Asia

New Delhi hotel fire kills at least 21 people

Police say most victims were foreign nationals, safety checks begin after the building is already charred

At least 21 people were killed in a fire at a hotel in New Delhi, police said, with most of the victims reported to be foreign nationals. Euronews reported the incident on Tuesday, as authorities began examining how the building was operating and why so many people were unable to escape.

The deaths land in a city where the line between formal hospitality and improvised lodging is often thin. Hotels, guesthouses and “stay” properties can appear overnight to serve medical travellers, migrant workers and short-term visitors, while enforcement tends to arrive after a disaster rather than before one. When compliance is treated as paperwork and inspections as episodic events, safety becomes a cost item: alarms get deferred, exits get blocked, and capacity quietly expands beyond what stairwells and wiring were built to handle.

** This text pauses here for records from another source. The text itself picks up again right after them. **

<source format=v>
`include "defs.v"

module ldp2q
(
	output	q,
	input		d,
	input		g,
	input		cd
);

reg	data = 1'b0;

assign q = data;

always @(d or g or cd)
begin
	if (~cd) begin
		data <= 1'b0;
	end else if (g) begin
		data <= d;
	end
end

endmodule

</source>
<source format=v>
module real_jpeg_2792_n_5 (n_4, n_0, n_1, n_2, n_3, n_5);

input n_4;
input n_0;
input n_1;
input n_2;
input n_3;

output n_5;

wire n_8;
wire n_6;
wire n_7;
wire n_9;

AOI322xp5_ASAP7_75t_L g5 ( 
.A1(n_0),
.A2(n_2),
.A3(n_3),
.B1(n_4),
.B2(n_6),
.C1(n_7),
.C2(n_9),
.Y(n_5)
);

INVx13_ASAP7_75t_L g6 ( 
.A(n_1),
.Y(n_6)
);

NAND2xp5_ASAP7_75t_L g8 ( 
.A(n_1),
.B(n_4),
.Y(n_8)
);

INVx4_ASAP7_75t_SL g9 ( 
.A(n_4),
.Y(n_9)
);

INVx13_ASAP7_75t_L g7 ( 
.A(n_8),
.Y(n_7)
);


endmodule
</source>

The foreign-nationality detail adds another layer of friction. Visitors commonly rely on intermediaries—agents, clinics, employers, online listings—who optimise for price and proximity, not for fire doors and evacuation routes. After a fatal incident, the same chain of responsibility becomes hard to trace: the operator may blame a contractor, a contractor may blame the electrical supply, and regulators can point to rules that existed on paper.

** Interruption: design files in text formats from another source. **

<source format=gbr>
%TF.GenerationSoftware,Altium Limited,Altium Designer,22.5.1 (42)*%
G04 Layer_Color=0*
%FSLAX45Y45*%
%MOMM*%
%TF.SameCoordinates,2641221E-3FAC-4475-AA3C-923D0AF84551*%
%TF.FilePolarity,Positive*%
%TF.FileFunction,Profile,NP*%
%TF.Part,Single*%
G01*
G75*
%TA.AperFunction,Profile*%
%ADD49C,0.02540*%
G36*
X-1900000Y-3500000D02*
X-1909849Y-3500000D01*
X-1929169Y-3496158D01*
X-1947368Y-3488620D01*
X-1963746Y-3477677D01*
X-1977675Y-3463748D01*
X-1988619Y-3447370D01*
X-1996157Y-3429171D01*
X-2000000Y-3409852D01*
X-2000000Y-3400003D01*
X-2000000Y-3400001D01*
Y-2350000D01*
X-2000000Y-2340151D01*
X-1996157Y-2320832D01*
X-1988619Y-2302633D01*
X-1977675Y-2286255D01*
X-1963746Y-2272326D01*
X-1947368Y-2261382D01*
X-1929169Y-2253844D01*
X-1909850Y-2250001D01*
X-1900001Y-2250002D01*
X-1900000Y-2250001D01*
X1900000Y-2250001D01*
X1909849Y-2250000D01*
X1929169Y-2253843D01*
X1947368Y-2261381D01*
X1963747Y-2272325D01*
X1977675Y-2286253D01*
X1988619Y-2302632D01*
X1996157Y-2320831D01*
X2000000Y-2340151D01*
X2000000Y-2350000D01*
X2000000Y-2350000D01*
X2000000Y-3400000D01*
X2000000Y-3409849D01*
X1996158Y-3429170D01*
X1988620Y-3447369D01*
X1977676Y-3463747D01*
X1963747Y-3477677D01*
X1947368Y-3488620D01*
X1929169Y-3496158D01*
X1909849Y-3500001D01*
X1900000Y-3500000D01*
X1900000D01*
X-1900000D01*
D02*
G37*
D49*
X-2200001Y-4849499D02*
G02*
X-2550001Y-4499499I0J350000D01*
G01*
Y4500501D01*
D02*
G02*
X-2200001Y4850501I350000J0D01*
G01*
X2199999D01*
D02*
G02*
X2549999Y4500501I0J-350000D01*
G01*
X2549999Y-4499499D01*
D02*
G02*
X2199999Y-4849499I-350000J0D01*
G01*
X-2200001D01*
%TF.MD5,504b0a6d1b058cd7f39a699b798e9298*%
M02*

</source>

Delhi has repeatedly announced fire-safety drives after major blazes, but the underlying economics remain familiar. A property that can stay open while cutting corners has an advantage over a property that pays for upgrades and accepts lower occupancy. That advantage persists until enforcement is certain enough to change behaviour, or until insurers, lenders and platforms price risk more aggressively than city inspectors do.

For now, the official number is at least 21 dead, and police are the source of the first accounting. The building that drew in foreign guests is being examined only after it burned.